• [EXERCISE]
Please return every line in the entries below with the word "lines" in it.

• [TASK DATA]
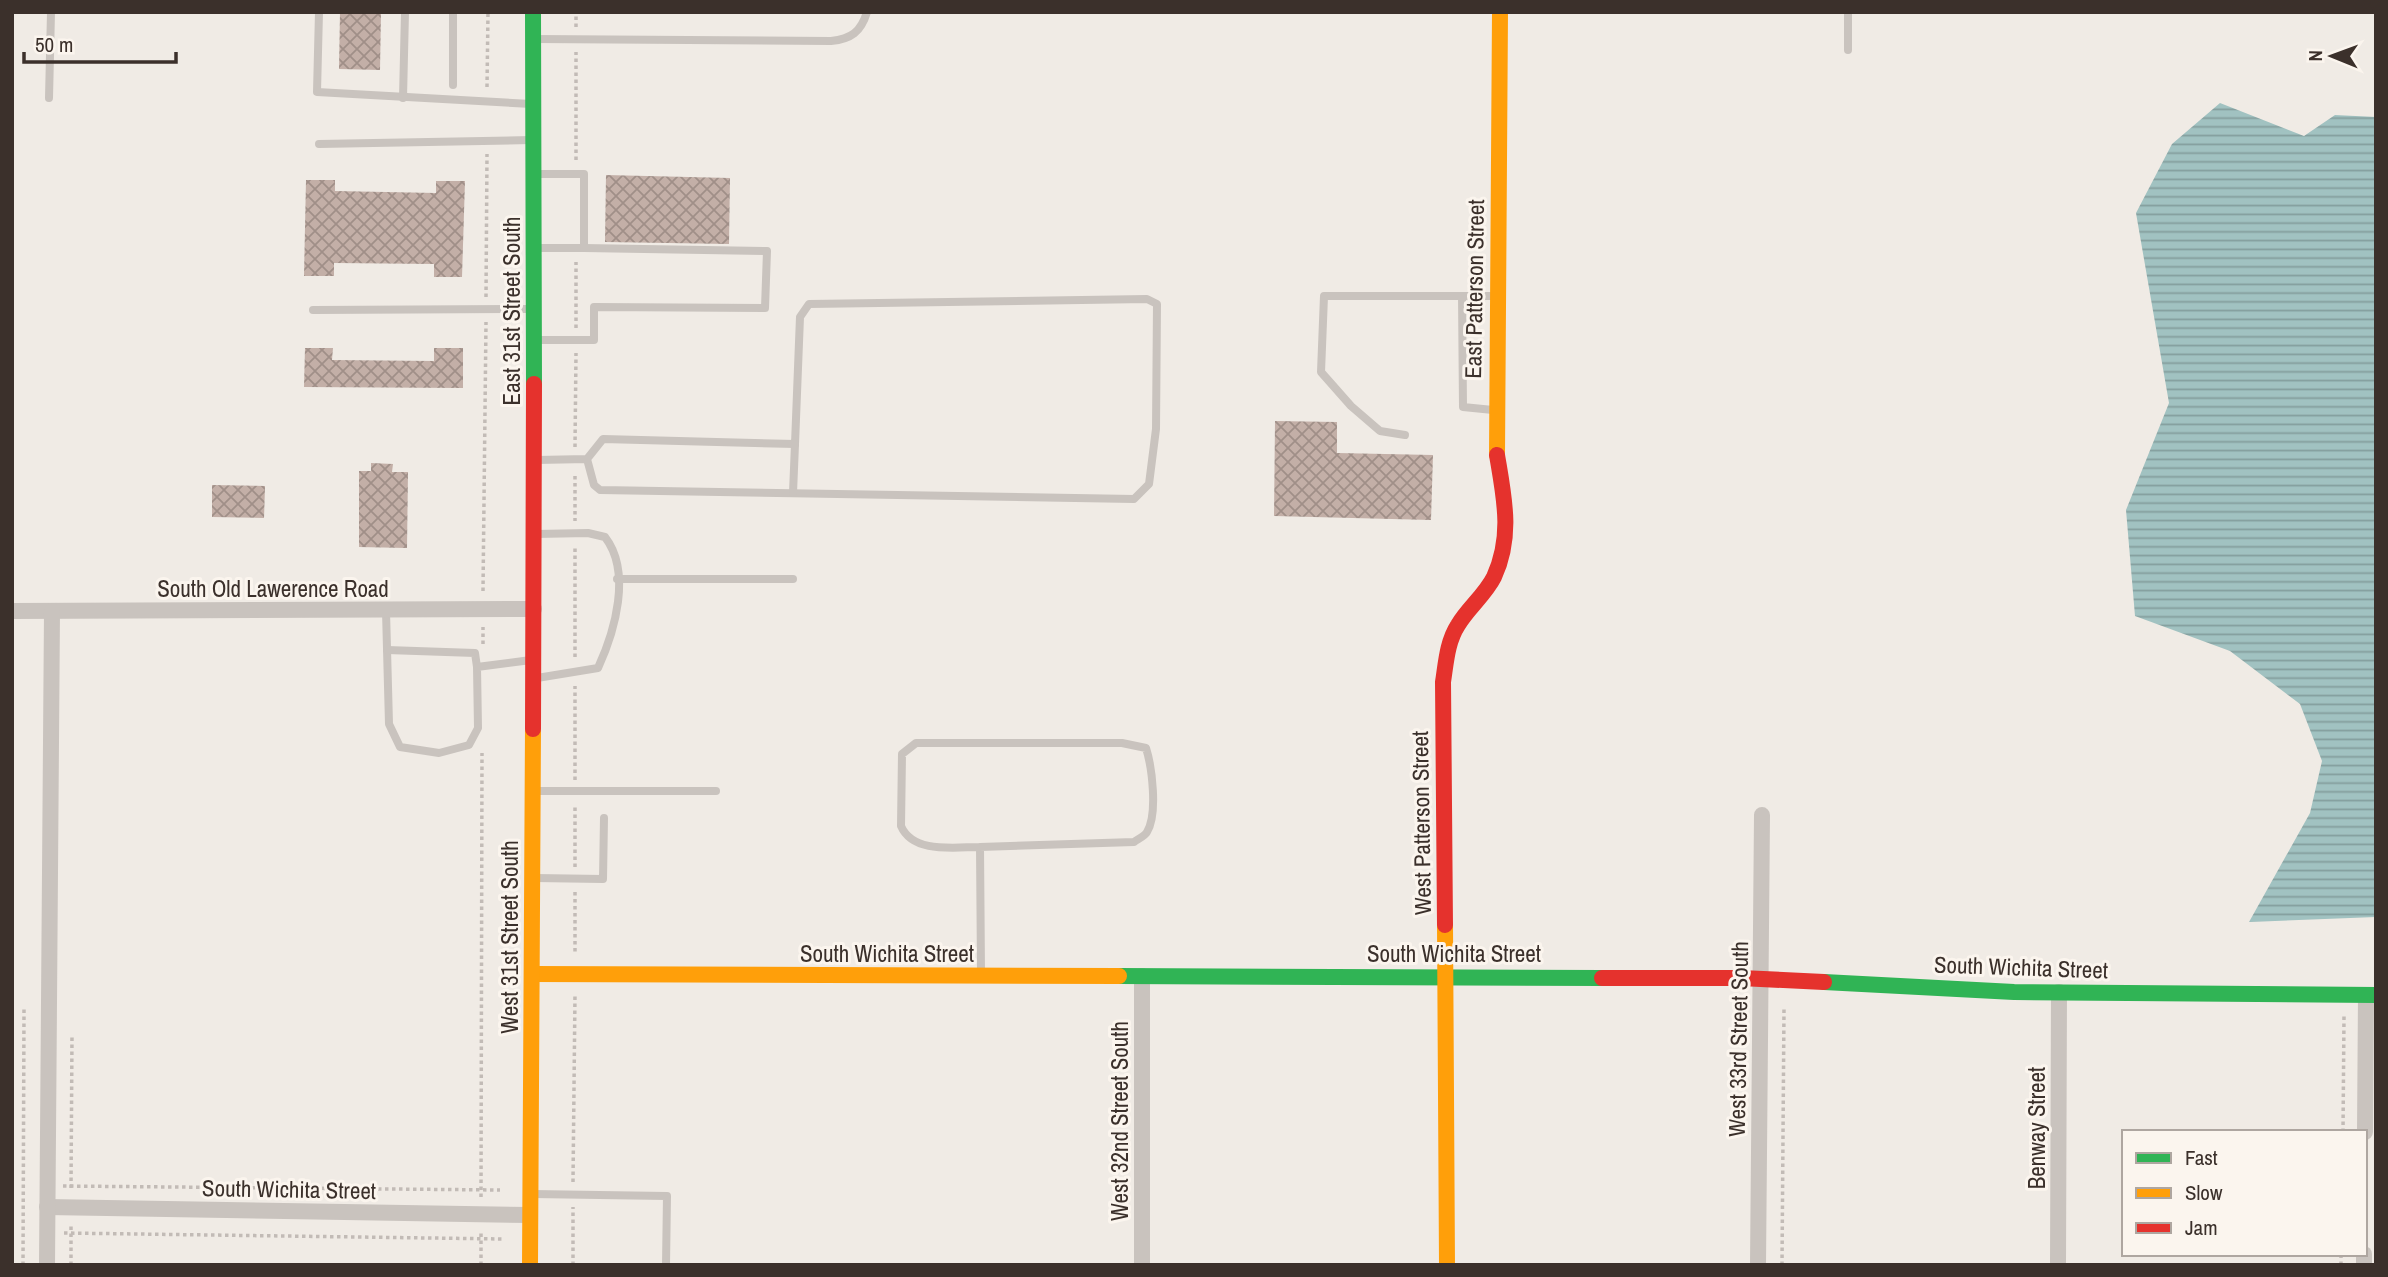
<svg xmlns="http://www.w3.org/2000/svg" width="2388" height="1277" font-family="'Archivo Narrow',sans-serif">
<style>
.water{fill:url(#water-rules)}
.building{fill:url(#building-cross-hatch)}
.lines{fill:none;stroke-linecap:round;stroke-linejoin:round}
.path{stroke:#c2bbb6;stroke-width:3.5;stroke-dasharray:3.5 3.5;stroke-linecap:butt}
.lane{stroke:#c9c3be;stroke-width:8}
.street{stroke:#c9c3be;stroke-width:16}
.fast{stroke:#30b455;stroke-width:16}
.slow{stroke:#ff9f0a;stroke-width:16}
.jam{stroke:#e5322d;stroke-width:16}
.labels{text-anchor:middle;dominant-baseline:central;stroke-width:6;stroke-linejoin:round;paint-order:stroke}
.street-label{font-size:23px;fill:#3b302b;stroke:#fbf5ee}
</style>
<defs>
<pattern id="water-rules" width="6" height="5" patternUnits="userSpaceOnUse" patternTransform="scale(1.75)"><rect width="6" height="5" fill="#a1c2c1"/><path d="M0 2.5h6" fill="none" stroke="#849e9d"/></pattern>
<pattern id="building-cross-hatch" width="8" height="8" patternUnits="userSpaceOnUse" patternTransform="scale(1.75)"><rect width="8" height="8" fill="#c3afa7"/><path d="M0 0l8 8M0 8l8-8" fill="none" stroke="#a08f88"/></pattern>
</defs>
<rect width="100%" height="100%" fill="#f0ebe5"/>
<polygon class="water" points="2220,103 2304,136 2335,115 2376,117 2376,917 2249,922 2310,813 2322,761 2300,704 2230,651 2135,616 2126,510 2169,403 2136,213 2172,144"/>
<g class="building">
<polygon points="340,12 381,12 380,70 339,69"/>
<polygon points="606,175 730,178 729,244 605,242"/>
<polygon points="306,180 335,180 335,191 436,193 436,181 465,181 462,277 434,277 434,264 334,263 334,276 304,276"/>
<polygon points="305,348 333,348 332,360 434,361 434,348 463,348 463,388 304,387"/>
<polygon points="1275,421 1337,422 1337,453 1433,455 1431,520 1274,516"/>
<polygon points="371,463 393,464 392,472 408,472 407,548 359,547 359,471 371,471"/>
<polygon points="212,485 265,486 264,518 212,517"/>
</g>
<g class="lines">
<g class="path">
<polyline points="576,27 576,12"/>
<polyline points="487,87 488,12"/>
<polyline points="576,160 576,52"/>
<polyline points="486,297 487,154"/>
<polyline points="576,328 576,262"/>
<polyline points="575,447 576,353"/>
<polyline points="575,476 575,521"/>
<polyline points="483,591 486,322"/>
<polyline points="483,644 483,627"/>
<polyline points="575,657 575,546"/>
<polyline points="575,780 575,686"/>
<polyline points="575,867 575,805"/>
<polyline points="575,892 575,955"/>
<polyline points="2343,1132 2344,1016"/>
<polyline points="573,1182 575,994"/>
<polyline points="63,1186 500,1190"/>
<polyline points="71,1188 72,1036"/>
<polyline points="481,1197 482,753"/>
<polyline points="64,1233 503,1239"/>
<polyline points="23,1265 24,1009"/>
<polyline points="71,1265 71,1224"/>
<polyline points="481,1265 481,1232"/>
<polyline points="573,1265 573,1207"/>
<polyline points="1782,1265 1784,1008"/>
<polyline points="2341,1265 2341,1254"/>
</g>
<g class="lane">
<polyline points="319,12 317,92 531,104"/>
<path d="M535,39L831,41C851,39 861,32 867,12"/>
<polyline points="1848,50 1848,12"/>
<polyline points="453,85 453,12"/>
<polyline points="49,98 51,12"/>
<polyline points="403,98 405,12"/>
<polyline points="319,144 531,140"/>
<polyline points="536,174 584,174 584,248 537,248"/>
<polyline points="1462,296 1463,407 1493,410"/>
<polyline points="313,310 531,309"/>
<polyline points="537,340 594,340 594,307 765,308 767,251 584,248"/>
<polyline points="1405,435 1380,431 1351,406 1321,372 1324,296 1495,296"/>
<polyline points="537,460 587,459 594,485 600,490 1134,499 1149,484 1156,429 1157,304 1147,299 809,304 800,317 795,444 603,439 587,459"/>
<polyline points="793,493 795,444"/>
<path d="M536,534L588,533L605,537C632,572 615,631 598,668L537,678"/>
<polyline points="617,579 793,579"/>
<polyline points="386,611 389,724 400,747 439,753 469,745 478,728 477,667 531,660"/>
<polyline points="387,650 475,653 477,667"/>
<polyline points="536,791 716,791"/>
<path d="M980,847L1134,842C1138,839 1145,836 1147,832C1158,814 1152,767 1146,748L1122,743H916L902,754L901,826C913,854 955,847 980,847L981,973"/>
<polyline points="535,878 603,879 604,818"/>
<polyline points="532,1194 667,1196 666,1265"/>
</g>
<g class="street">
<polyline points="12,611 534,609"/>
<polyline points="1142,976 1142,1265"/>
<polyline points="2365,1132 2366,995"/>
<polyline points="47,1207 530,1215"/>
<polyline points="47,1265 52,611"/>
<polyline points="1758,1265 1762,815"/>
<polyline points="2058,1265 2059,992"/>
<polyline points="2364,1265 2364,1254"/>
</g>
<g class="fast">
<polyline points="533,12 534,384"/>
<polyline points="1119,976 1602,978"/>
<polyline points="1824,982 2014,992 2376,995"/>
</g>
<g class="slow">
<polyline points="1497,455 1500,12"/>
<polyline points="1445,925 1447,1265"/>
<polyline points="532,974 1119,976"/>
<polyline points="530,1265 533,729"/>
</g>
<g class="jam">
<polyline points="533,729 534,384"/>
<path d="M1445,925L1443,682C1446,663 1447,642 1458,625C1468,608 1485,595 1494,577C1513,536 1504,497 1497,455"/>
<polyline points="1602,978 1741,978 1824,982"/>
</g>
</g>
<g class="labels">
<g class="street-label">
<text transform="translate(1474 289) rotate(-89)">East Patterson Street</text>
<text transform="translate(511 311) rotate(-90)">East 31st Street South</text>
<text x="273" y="588">South Old Lawerence Road</text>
<text transform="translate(1421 823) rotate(-91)">West Patterson Street</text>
<text transform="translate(509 937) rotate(-90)">West 31st Street South</text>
<text x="887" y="953">South Wichita Street</text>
<text x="1454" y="953">South Wichita Street</text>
<text transform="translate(2021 967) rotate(2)">South Wichita Street</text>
<text transform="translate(1738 1039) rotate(-89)">West 33rd Street South</text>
<text transform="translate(1119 1121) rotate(-90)">West 32nd Street South</text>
<text transform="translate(2036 1128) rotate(-90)">Benway Street</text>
<text transform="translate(289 1189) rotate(1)">South Wichita Street</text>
</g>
</g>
<rect width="2388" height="1277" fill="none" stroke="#3b302b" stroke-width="28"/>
<rect x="2122" y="1130" width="245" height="126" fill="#fbf5ee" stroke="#aea6a0" stroke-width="2"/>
<rect x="2136" y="1153" width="35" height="10" fill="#30b455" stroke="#aea6a0" stroke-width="2"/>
<text x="2185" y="1165" font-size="21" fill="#3b302b">Fast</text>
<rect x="2136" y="1188" width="35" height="10" fill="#ff9f0a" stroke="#aea6a0" stroke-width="2"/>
<text x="2185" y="1200" font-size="21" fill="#3b302b">Slow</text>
<rect x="2136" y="1223" width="35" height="10" fill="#e5322d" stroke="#aea6a0" stroke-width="2"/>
<text x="2185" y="1235" font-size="21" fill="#3b302b">Jam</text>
<g transform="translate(2332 56) rotate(271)" stroke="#fbf5ee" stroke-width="5" paint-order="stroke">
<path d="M0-5L12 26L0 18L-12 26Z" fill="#3b302b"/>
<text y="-10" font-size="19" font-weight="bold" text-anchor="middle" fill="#3b302b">N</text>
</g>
<path d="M24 52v10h152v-10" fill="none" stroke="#3b302b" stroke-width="3.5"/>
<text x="35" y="52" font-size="21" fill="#3b302b" stroke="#fbf5ee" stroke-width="5" paint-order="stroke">50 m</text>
</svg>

• [ANSWER TO THE EXERCISE]
.lines{fill:none;stroke-linecap:round;stroke-linejoin:round}
<g class="lines">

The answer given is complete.